Concomitant to the maritime subsistence hypothesis was an implied dominance of sites immediately adjacent to the coast over other centers. This idea was shaken by the realization of the magnitude of Caral, an inland site. Supplemental to a 1997 article by Shady dating Caral, a 2001 Science news article emphasized the dominance of agriculture and also suggested that Caral was the oldest urban center in Peru. It rejected the idea that civilization might have begun adjacent to the coast and then moved inland. One archaeologist was quoted as suggesting that "rather than coastal antecedents to monumental inland sites, what we have now are coastal satellite villages to monumental inland sites".
These assertions were quickly challenged by Sandweiss and Moseley, who observed that Caral, although being the largest and most complex preceramic site, it is not the oldest. They admitted the importance of agriculture to industry and to augment diet, while broadly affirming "the formative role of marine resources in early Andean civilization". Scholars now agree that the inland sites did have significantly greater populations, and that there were "so many more people along the four rivers than on the shore that they had to have been dominant".

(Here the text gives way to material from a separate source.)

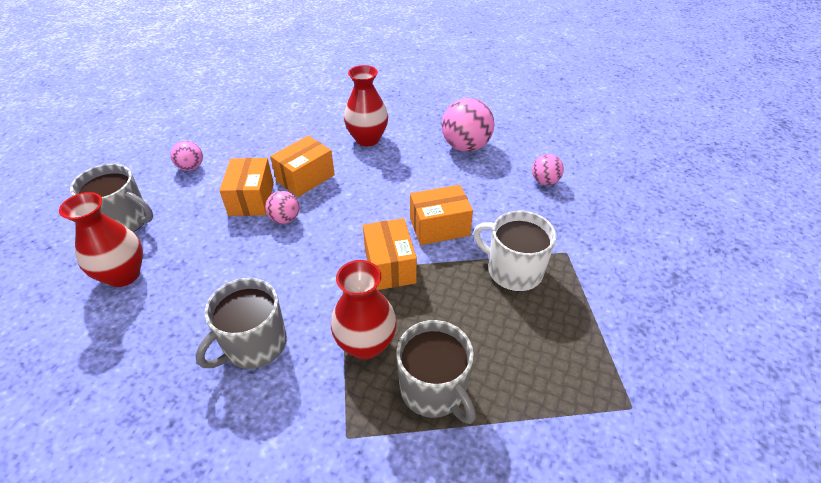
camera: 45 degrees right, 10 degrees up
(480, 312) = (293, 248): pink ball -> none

The remaining question is which of the areas developed first and created a template for subsequent development. Haas rejects suggestions that maritime development at sites immediately adjacent to the coast was initial, pointing to contemporaneous development based on his dating. Moseley remains convinced that coastal Aspero is the oldest site, and that its maritime subsistence served as a basis for the civilization.

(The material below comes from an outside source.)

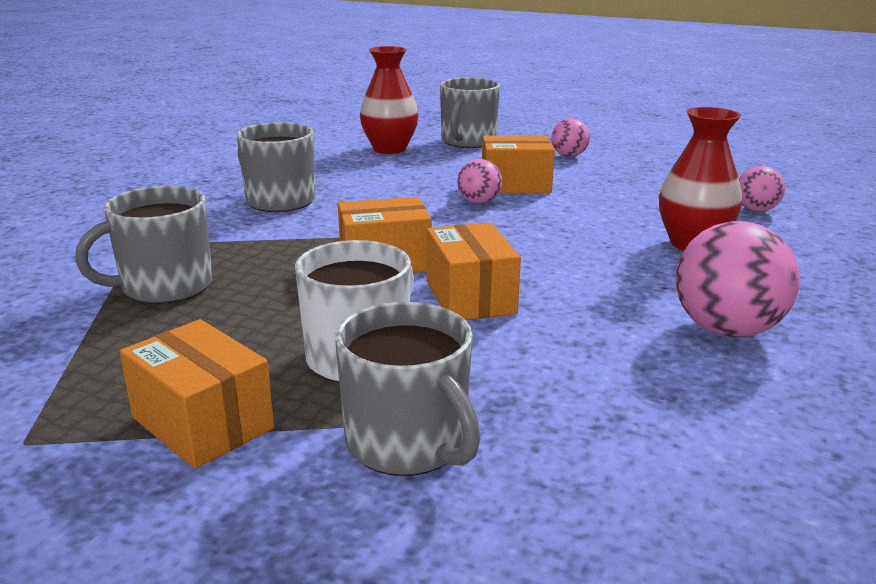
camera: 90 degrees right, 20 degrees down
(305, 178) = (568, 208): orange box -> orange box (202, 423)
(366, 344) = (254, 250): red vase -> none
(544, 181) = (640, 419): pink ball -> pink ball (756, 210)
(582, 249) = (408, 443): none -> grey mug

However, Moseley wrote in 2004 that his hypothesis could be tested upon whether "the residents of Caral obtained more than 50% of their nutrition from the sea," using a dietary analysis of their bone chemistry. A 2022 study sought to address this very question. Forensic archaeologists examined the remains of 52 individuals from Aspero and Caral. Their analysis revealed that while seafood consumption was higher at Aspero compared to Caral, plant-based foods dominated the diets in both locations—making up 55%–68% at Aspero and over 70% at Caral, even during early settlement phases. Over time, seafood consumption at Caral appears to have decreased as advancements in agriculture and improved crop domestication provided a more scalable food source for the growing population compared to relying on wild fisheries. Based on Moseley’s criteria, marine resources, while significant, likely didn’t meet the proposed threshold.